TEXT EXCERPT.
---*---

Ancient Mosaic Depicting Fiery Bible Story Discovered

By Stephanie Pappas | LiveScience.com

A glittering mosaic of colored stones once decorated an ancient synagogue floor with scenes of the Biblical hero Samson getting revenge on the Philistines.

This newly excavated discovery in the ancient Jewish village of Huqoq not only depicts an unusual scene Samson tying torches to foxes tails in order to burn his enemies crops its also remarkably high-quality, said dig archaeologist Jodi Magness of the University of North Carolina, Chapel Hill.

In a mosaic, “the smaller the cubes, the finer the work,” Magness told LiveScience. “Our cubes are very small and fine.”

The mosaic decorates part of a synagogue dating back to about A.D. 400 to 500. So far, Magness and her team have excavated only part of the eastern wall of the structure, so they dont yet know how big the synagogue was. But the building appears to be made of large, “beautifully cut” blocks of stone, Magness said, suggesting an expansive structure.

---*---

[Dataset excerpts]
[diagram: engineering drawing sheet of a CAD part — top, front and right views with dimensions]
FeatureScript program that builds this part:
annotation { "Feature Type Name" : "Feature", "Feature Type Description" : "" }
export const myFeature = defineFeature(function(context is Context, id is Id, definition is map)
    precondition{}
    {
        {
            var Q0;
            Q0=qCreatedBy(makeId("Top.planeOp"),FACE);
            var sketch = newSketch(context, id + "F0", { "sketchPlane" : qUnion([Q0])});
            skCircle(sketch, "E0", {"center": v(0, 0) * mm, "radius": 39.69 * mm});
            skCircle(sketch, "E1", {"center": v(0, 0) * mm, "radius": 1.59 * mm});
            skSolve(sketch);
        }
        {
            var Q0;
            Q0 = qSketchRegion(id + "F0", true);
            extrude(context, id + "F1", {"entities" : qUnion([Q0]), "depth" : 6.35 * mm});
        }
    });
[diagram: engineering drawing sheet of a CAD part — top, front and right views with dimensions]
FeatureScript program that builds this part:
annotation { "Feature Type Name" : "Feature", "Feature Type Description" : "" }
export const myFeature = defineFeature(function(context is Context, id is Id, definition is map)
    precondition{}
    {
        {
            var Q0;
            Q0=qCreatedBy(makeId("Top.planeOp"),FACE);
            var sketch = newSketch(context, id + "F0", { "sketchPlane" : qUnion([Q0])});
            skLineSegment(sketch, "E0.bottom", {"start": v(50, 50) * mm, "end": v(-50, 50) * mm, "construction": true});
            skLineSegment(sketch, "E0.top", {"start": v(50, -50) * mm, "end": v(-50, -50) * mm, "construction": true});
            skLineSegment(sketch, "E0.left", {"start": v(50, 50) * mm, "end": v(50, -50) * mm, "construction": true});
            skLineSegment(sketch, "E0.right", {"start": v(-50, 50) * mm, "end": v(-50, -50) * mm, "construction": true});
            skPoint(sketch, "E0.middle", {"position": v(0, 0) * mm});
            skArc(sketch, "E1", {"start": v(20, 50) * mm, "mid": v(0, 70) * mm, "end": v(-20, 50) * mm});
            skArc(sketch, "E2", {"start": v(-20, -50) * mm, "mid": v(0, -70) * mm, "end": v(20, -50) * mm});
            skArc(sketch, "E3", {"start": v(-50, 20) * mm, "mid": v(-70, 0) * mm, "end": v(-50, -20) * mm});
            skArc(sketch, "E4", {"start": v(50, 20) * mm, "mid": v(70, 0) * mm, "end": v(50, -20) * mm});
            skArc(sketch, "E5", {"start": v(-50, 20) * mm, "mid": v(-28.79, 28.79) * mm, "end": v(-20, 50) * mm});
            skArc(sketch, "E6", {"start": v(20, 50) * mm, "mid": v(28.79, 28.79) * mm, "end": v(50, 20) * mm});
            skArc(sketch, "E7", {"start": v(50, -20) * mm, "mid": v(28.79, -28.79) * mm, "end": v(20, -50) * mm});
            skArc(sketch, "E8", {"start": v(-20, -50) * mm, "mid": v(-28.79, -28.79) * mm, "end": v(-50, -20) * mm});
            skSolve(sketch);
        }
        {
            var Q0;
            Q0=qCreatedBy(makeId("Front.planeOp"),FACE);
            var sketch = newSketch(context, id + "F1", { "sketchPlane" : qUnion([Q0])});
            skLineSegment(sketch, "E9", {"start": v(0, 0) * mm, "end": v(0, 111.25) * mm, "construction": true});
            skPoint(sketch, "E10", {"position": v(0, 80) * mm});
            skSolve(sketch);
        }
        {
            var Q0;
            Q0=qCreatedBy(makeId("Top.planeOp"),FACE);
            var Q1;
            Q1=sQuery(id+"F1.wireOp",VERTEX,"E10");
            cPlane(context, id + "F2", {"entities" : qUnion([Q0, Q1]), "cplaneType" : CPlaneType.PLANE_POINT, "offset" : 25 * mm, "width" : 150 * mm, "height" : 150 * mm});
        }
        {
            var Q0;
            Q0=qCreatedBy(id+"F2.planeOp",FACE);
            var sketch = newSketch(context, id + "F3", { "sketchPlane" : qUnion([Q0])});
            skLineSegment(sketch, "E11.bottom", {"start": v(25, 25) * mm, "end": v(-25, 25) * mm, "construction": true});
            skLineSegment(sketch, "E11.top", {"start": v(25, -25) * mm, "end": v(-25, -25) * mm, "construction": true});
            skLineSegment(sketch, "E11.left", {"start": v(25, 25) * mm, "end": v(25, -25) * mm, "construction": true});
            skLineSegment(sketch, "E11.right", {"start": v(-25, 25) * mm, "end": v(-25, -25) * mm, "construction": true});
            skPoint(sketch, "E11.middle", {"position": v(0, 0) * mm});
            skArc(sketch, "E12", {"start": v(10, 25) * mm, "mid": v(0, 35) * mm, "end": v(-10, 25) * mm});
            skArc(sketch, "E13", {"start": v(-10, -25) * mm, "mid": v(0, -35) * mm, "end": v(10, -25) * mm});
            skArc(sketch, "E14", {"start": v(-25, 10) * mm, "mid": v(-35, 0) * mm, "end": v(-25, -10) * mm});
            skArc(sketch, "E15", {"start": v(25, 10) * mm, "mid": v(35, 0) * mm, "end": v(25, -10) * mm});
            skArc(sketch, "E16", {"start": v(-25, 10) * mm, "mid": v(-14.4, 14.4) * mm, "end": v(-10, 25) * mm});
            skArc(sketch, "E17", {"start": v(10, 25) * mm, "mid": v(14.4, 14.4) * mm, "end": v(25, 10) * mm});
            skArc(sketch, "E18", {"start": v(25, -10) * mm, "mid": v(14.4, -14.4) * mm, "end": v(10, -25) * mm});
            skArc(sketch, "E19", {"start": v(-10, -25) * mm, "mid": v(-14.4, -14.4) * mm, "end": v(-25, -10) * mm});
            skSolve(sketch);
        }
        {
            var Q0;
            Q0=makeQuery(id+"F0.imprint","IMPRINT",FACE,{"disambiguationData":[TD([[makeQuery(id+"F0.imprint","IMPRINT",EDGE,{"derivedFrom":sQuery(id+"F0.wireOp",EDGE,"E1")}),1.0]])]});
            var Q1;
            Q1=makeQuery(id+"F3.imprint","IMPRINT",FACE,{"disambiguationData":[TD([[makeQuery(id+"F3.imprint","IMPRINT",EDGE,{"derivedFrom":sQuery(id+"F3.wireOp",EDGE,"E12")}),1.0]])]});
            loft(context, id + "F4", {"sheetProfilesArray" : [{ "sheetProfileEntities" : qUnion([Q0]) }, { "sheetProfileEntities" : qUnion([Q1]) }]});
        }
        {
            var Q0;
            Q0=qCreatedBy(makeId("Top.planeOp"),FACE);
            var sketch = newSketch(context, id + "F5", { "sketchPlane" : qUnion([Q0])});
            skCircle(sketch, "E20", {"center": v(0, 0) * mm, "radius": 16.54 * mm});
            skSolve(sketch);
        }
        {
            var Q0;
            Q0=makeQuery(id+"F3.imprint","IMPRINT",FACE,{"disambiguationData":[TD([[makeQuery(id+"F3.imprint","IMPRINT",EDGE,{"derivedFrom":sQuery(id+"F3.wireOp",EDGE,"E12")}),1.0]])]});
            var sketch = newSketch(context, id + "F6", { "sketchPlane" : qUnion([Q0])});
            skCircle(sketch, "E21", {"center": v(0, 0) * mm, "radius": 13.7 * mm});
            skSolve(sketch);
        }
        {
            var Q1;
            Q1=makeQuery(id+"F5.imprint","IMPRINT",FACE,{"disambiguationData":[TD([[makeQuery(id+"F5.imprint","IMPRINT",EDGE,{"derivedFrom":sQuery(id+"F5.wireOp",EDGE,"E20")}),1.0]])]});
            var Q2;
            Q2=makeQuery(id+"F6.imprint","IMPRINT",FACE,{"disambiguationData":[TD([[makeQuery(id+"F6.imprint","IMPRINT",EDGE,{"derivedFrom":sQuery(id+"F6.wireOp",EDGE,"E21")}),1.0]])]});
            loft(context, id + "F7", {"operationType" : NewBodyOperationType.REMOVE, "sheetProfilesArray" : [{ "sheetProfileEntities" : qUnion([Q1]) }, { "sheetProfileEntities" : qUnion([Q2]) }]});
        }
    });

---*---

TASK DESCRIPTION. In the article on the Samson mosaic above, rewrite the paragraph beginning "The mosaic decorates part of a synagogue" more briefly, keeping its main facts.

RESPONSE. The mosaic is in part of a synagogue from about A.D. 400 to 500. Magness and her team have excavated only part of the structure's eastern wall, so the synagogue's size is still unknown. According to Magness, the building's large, "beautifully cut" stone blocks suggest it was expansive.